Ma il “purchè se ne parli?” fa bene ai brand?
“Non c’è una spesa che non sia importante” è il claim del nuovo film pubblicitario di Esselunga per tv e cinema. Lo spot è stato ideato dall’agenzia SMALL di New York, girato tra le strade di Milano dal regista francese Rudi Rosenberg e prodotto da Indiana Production. Ha grosso modo la struttura narrativa di un “corto” ed è la storia di una (ex) famiglia tradizionale descritta attraverso gli occhi di una figlia di genitori separati.

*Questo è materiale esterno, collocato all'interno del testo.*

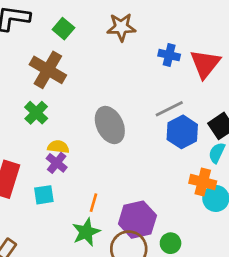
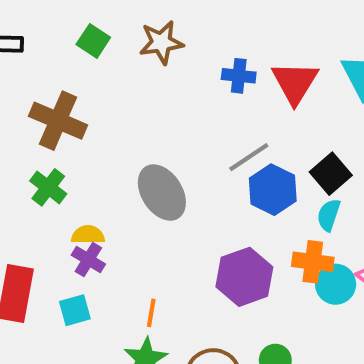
green square: (63, 29) -> (93, 41), moved
purple hexagon: (137, 220) -> (244, 277), moved

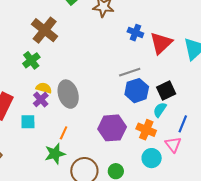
gray ellipse: (162, 193) -> (68, 94), moved
cyan circle: (336, 284) -> (152, 158), moved

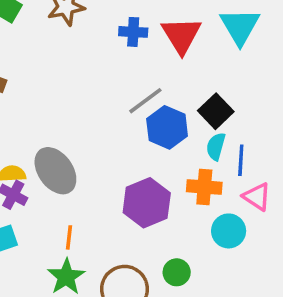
blue line: (183, 124) -> (241, 160), moved

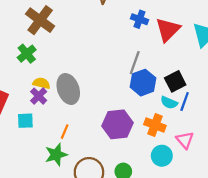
gray line: (145, 101) -> (135, 63), turned -50
cyan semicircle: (216, 146) -> (169, 103), turned -98
blue line: (241, 160) -> (185, 101), moved

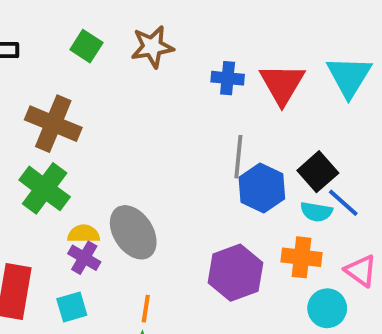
green cross: (27, 54) -> (45, 188), size x1.4
blue line: (185, 101) -> (343, 203), turned -54

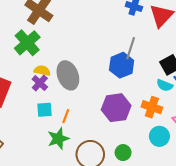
blue hexagon: (262, 188) -> (122, 65), moved
cyan square: (72, 307) -> (44, 110), moved

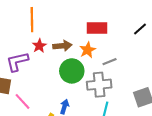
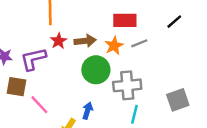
gray line: (110, 62) -> (139, 43), moved

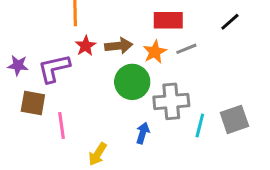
pink line: (39, 105) -> (62, 126), turned 35
blue arrow: (87, 111) -> (143, 133), moved
cyan line: (134, 114) -> (200, 126), moved

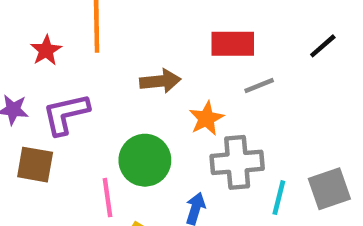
red star: (86, 46) -> (46, 50), moved
orange star: (155, 52) -> (206, 118), moved
green circle: (132, 82) -> (145, 160), moved
pink line: (62, 126) -> (108, 198), moved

In video arriva uno spaccato di vita ordinaria, che comincia all’interno di un punto vendita Esselunga da una madre alla ricerca di sua figlia che ritrova ammaliata e assorta a rimirare una pesca. Il frutto di fatto diviene il vero protagonista dello spot (e dell’hype digitale, ci arriveremo fra poco) che si conclude con un dolceamaro dialogo tra Emma e suo papà. Un film quindi ascrivibile alla categoria delle pubblicità emozionali che ha scatenato una eco enorme sui social da parte dei consumatori, persone che si affrontano – favorevoli e contrari – a colpi di post, hashtag, meme, like e dislike, mentre gli specialisti della comunicazione, sintetizzando il concetto e andando in fondo, si pongono una domanda fondamentale “ma la pubblicità (in quanto tale n.d.a.) non dovrebbe sostenere le vendite?”.

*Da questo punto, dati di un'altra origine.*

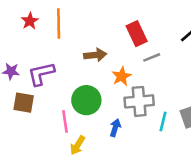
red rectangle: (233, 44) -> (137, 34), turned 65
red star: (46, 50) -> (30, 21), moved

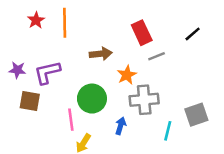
cyan line: (163, 122) -> (168, 131), moved

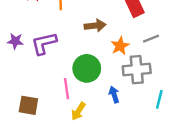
gray line: (157, 56) -> (151, 39), moved
brown square: (30, 101) -> (28, 105), moved
blue arrow: (121, 126) -> (114, 95), turned -35

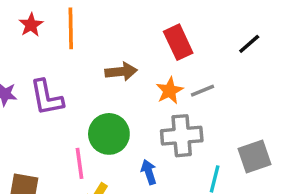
purple L-shape: (44, 43) -> (47, 98), turned -88
orange star: (120, 46) -> (170, 91), moved

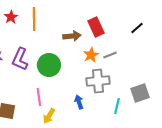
brown arrow: (121, 72) -> (72, 36), moved
purple L-shape: (47, 98) -> (20, 59), turned 35
green circle: (109, 134) -> (49, 65), moved

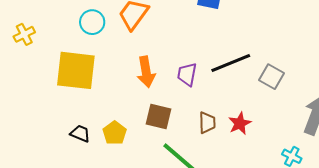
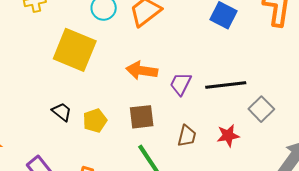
orange arrow: (146, 72) -> (142, 70), turned 92
brown square: (159, 117) -> (142, 117), turned -36
red star: (240, 123) -> (228, 136), moved

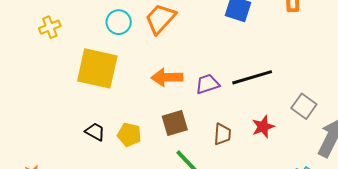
purple trapezoid: (181, 84) -> (207, 84), turned 55
gray square: (261, 109) -> (304, 106), moved
yellow pentagon: (95, 121) -> (129, 135), turned -30

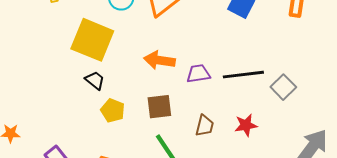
gray square: (304, 106) -> (283, 87), moved
black trapezoid: (95, 132) -> (95, 80), moved

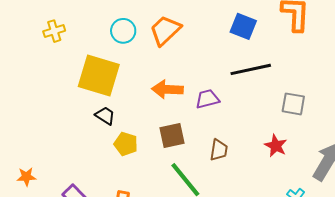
black line: (243, 75) -> (251, 69), moved
gray square: (283, 87) -> (293, 104), turned -30
red star: (246, 125) -> (276, 146), moved, turned -30

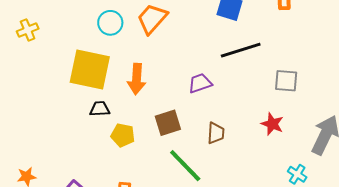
yellow cross: (54, 31) -> (28, 30), moved
orange arrow: (167, 89) -> (137, 79), moved, turned -84
black trapezoid: (105, 116) -> (100, 109), turned -30

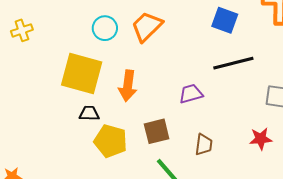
red star: (272, 124) -> (261, 139), turned -30
yellow pentagon: (123, 135) -> (111, 141), size x1.4

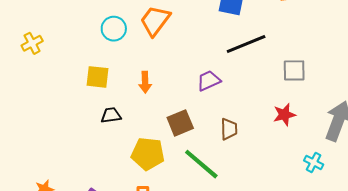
yellow square: (82, 74) -> (98, 77), size x0.6
orange arrow: (128, 86) -> (145, 82), size x0.7
yellow pentagon: (111, 141) -> (148, 154), moved

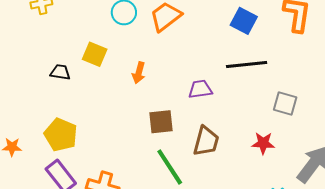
black trapezoid: (111, 115) -> (60, 72), moved
brown trapezoid: (229, 129) -> (206, 141), size x1.4
yellow pentagon: (148, 154) -> (61, 135), moved

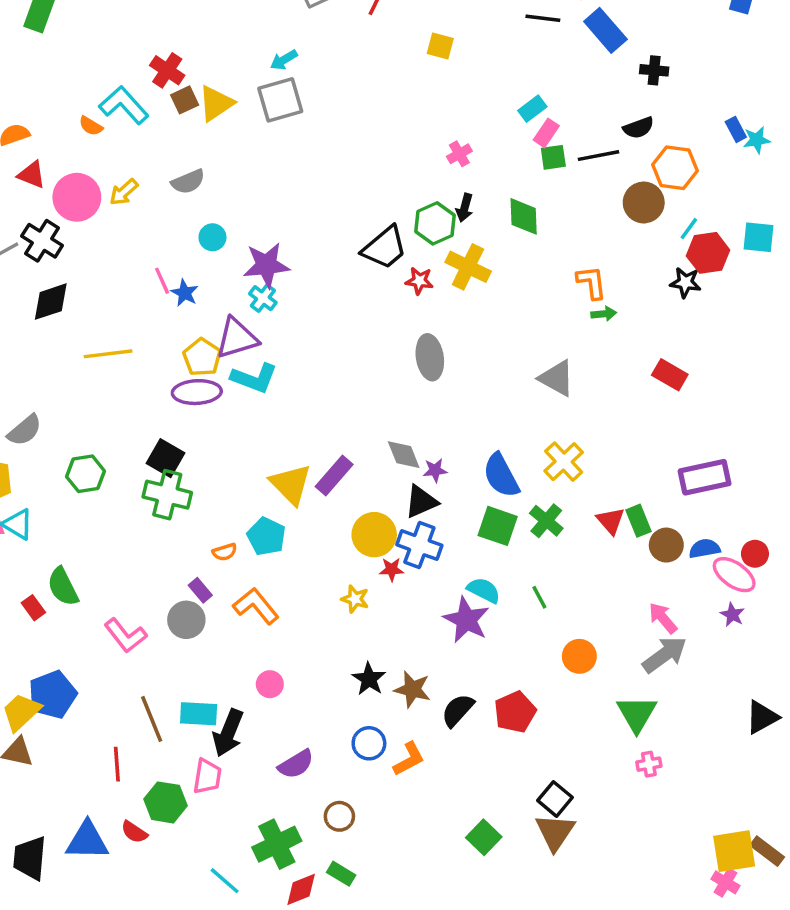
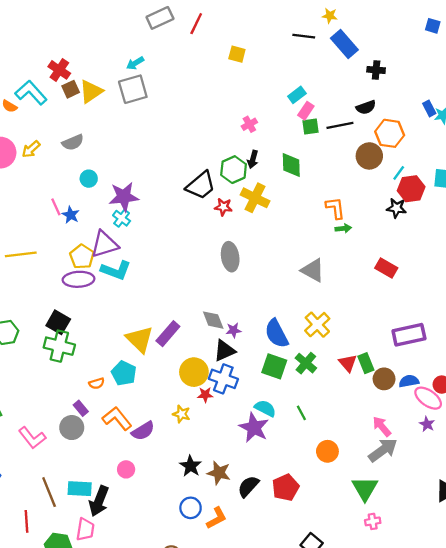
purple semicircle: (296, 764) -> (143, 431), moved

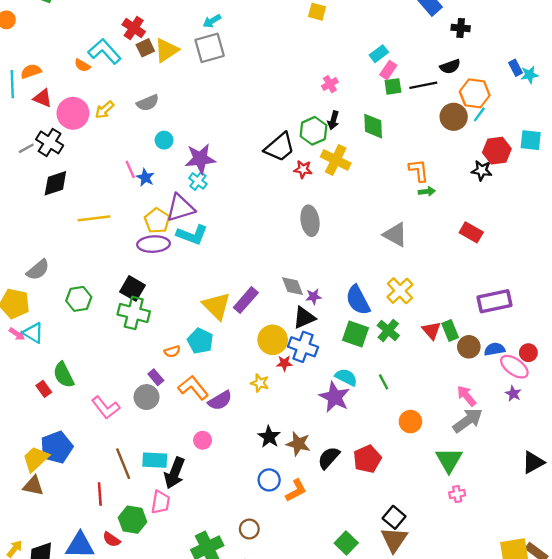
cyan line: (399, 173) -> (479, 114), moved

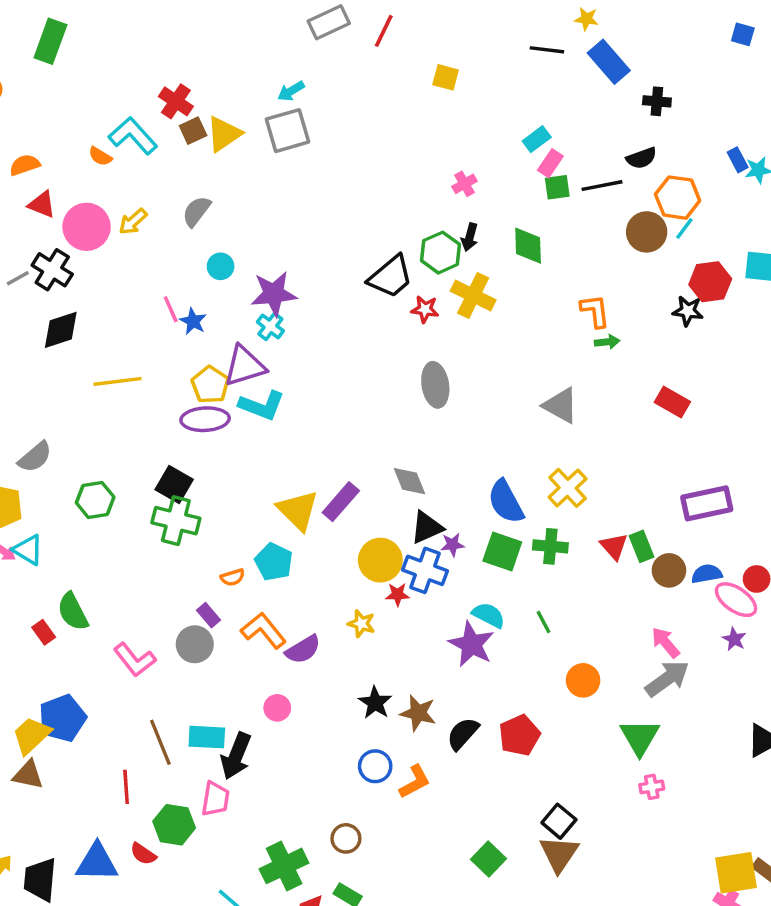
gray semicircle: (148, 103) -> (196, 211), turned 150
purple star: (314, 297) -> (452, 545), moved
green cross: (388, 330) -> (550, 546), turned -35

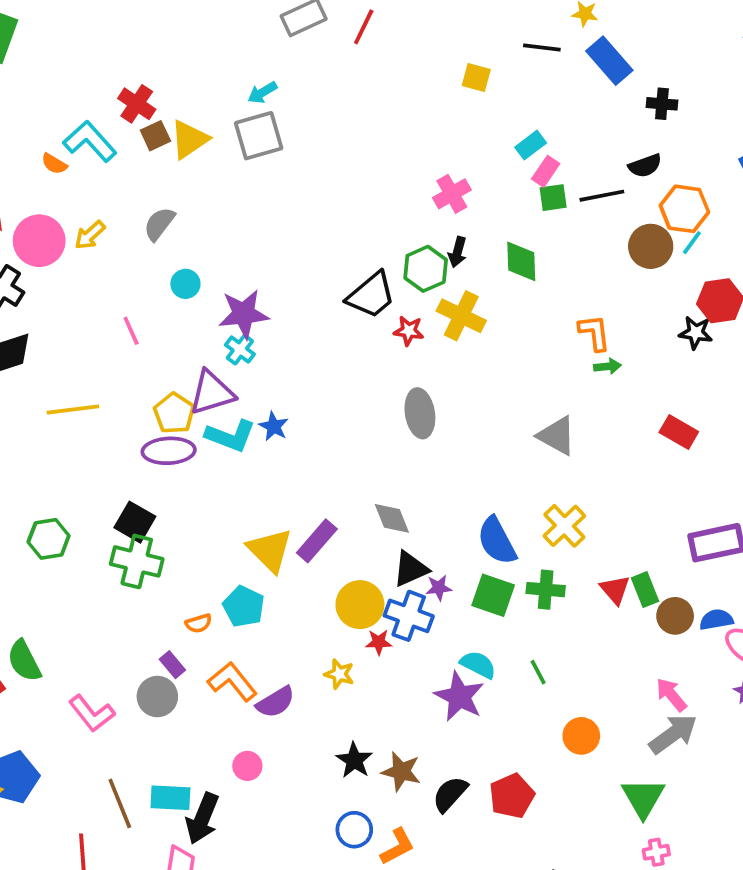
yellow square: (446, 77) -> (476, 78), moved
pink cross: (464, 184) -> (452, 194), size x1.4
blue star: (193, 321) -> (274, 426), moved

Quindi, se l’obiettivo di far parlare di sé è ampiamente centrato, si può affermare anche che brand awarness, store traffic e vendite dell’impero Caprotti ne beneficeranno? Concludendo, lo spot è un film educato, che affronta il compesso tema dei genitori separati vissuto con lo sguardo dell’innocenza: produzione che ad alcuni ricorda un’analoga esperienza IKEA (qui il video del 2016), esercizio meritevole anch’esso di attenta analisi. “Grazie al cielo non si può comprare la felicità. Non potremmo sopportarne gli annunci pubblicitari.” (Stan Lee).